*Work required*.
Please restate the listing word for word, omitting the images.

*Records to use*.
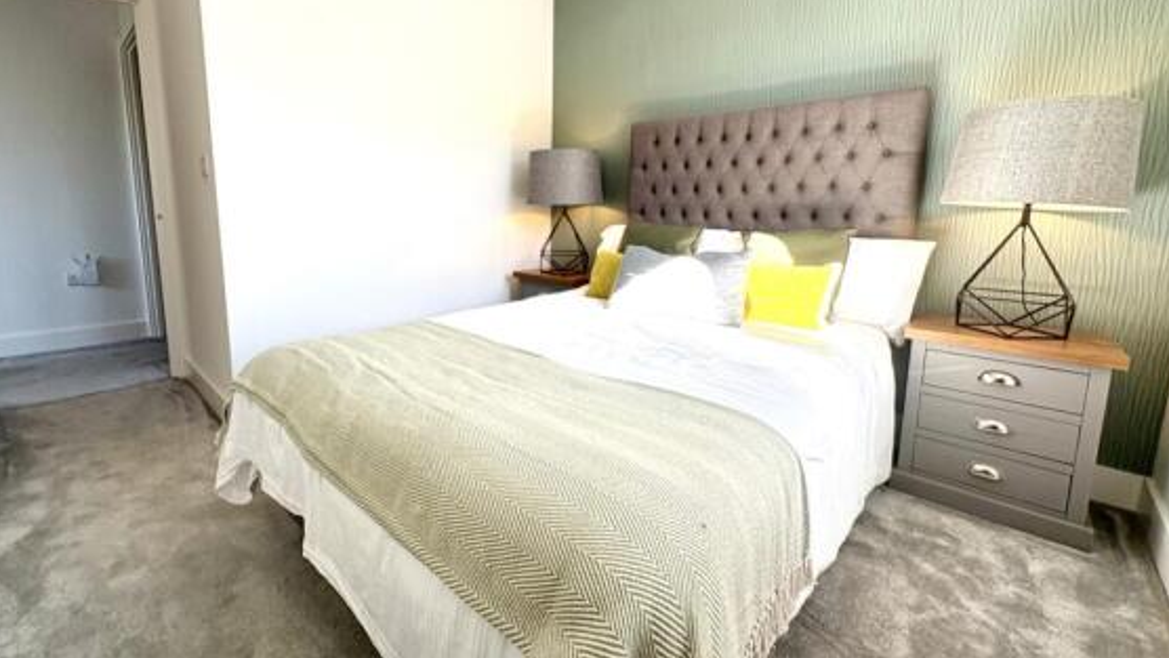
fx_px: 496
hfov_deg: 99.3
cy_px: 281
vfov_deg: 66.8
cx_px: 562
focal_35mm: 16
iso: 80
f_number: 2.2
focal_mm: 2.22
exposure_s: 1/135
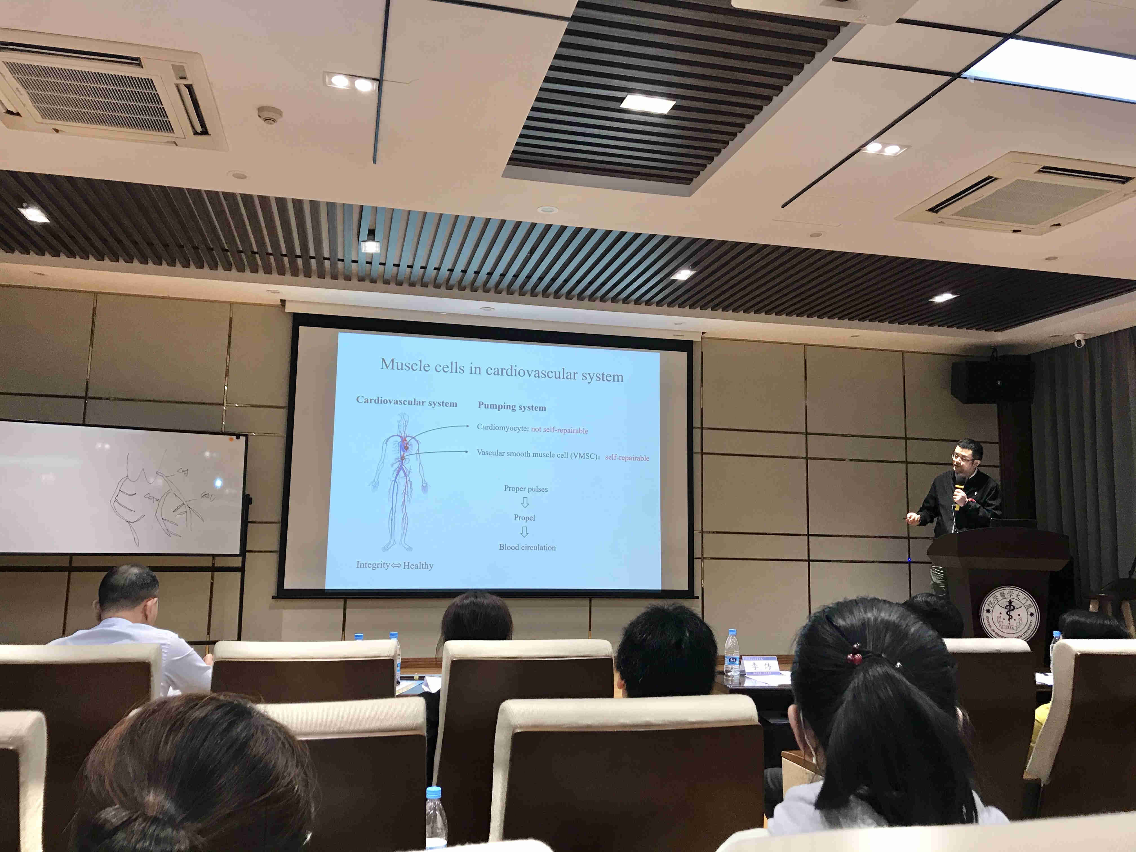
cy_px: 426
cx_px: 568
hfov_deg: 63.4
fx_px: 919
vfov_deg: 49.7
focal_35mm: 28
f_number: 1.8
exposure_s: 1/20
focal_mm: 3.99
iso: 40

*Written solution*.
fx_px: 496
hfov_deg: 99.3
cy_px: 281
vfov_deg: 66.8
cx_px: 562
focal_35mm: 16
iso: 80
f_number: 2.2
focal_mm: 2.22
exposure_s: 1/135
cy_px: 426
cx_px: 568
hfov_deg: 63.4
fx_px: 919
vfov_deg: 49.7
focal_35mm: 28
f_number: 1.8
exposure_s: 1/20
focal_mm: 3.99
iso: 40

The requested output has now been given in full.